Wrapping up his whirlwind tour, the Russian leader will head to France at the invitation of new French President Francois Hollande.
Meanwhile, political pundits are trying to decipher the significance of the visits, and what they may mean for the future trajectory of Russia’s foreign policy.
Putin’s visit to Belarus, his first foreign trip abroad as president, sends an unmistakable message of solidarity with Minsk, which has been on the receiving end of Western criticism of late.
In March, the EU strongly condemned the execution of two Belarusian men following their conviction for organizing last April’s deadly attack on the Minsk metro, which left 15 dead and over 200 injured. The bombing came at a time of deep economic problems and protests against Belarus President Alexander Lukashenko, who has been in power since 1994.
This week, Lukashenko made it clear he would not be rattled by western pressure, saying he expects to see more “concrete steps from the West” in an effort to restore good relations between Minsk and Brussels.
“The ball is on their side,” the Belarus leader said. “Therefore I am not going to wait again for old musical instruments to play old sheet music.”
Putin will then head to Germany, which seems an obvious choice given Russia’s better-than-average relationship with Berlin. During Putin’s first term as president, he enjoyed a good relationship with former Chancellor Gerhard Schroeder, who is now the Chairman of the Board of Nord Stream AG, a project initially launched by Putin and Schroeder.
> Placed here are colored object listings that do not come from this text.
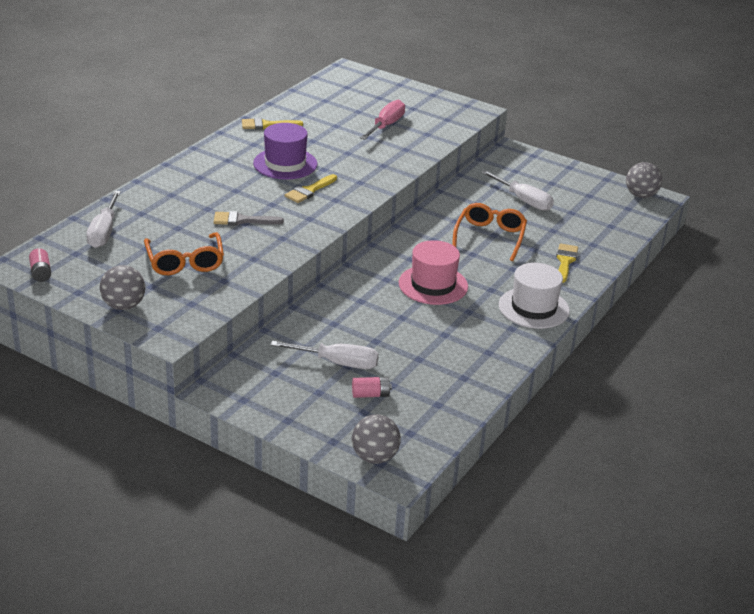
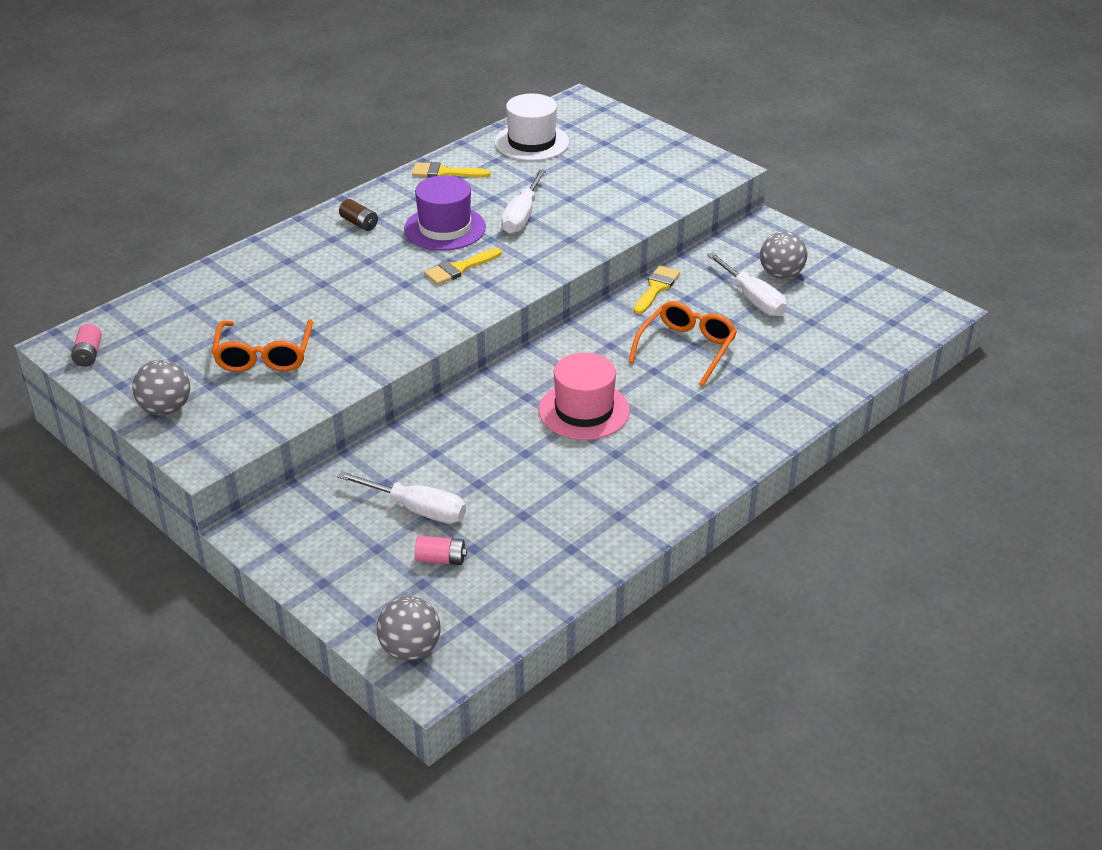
camera: 15 degrees right, 5 degrees up
(104, 232) = (185, 305): white screwdriver -> white screwdriver (522, 216)
(216, 165) = (359, 223): none -> brown battery
(242, 220) = (358, 303): grey brush -> none
(386, 126) = (595, 183): pink screwdriver -> none
(533, 308) = (704, 457): white hat -> white hat (531, 142)
(565, 261) = (774, 393): yellow brush -> yellow brush (656, 288)
(641, 195) = (918, 304): grey ball -> grey ball (781, 274)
Meanwhile, the European Union, largely through Germany’s financial support, is struggling to keep embattled Greece from exiting the eurozone. The situation opens the door to any number of possible subjects for Merkel and Putin to discuss: from building stronger economic and political ties, to considering an emergency plan should things take a real turn for the worse in the EU. After all, Russia’s financial situation is squeaky clean, while oil revenues and an improved business climate are a natural magnet for investment.
Finally, Putin’s visit to France, which just threw its support behind Socialist leader Francois Hollande.
Vladimir Putin’s last visit to France, which occurred in 2010 while he was still Prime Minister, saw Russia seal a deal on the purchase of French-made Minstral warships.
However, with a Socialist leader now at the helm, the French street expects concrete steps to relieve the domestic situation. Once again, with Russia willing to open its checkbook as it undergoes a large internal modernization of its old Soviet infrastructure, France cannot afford to alienate its big ally to the East.
It is also worth mentioning that during NATO’s Chicago Summit, Hollande announced his “pragmatic” decision to pull out the 3,400 French troops in Afghanistan by the end of 2012. This decision goes against NATO’s planned, unified pullout by the end of 2014. At the same time, Hollande also placed strict conditions on France’s participation in the US missile defense shield, which includes cost and contracts for French contractors.
In conclusion, Putin’s upcoming European tour, while serving as an opportunity to start the ball rolling on the foreign front, will also be a chance to stimulate the global markets and get the global economy onto the right track.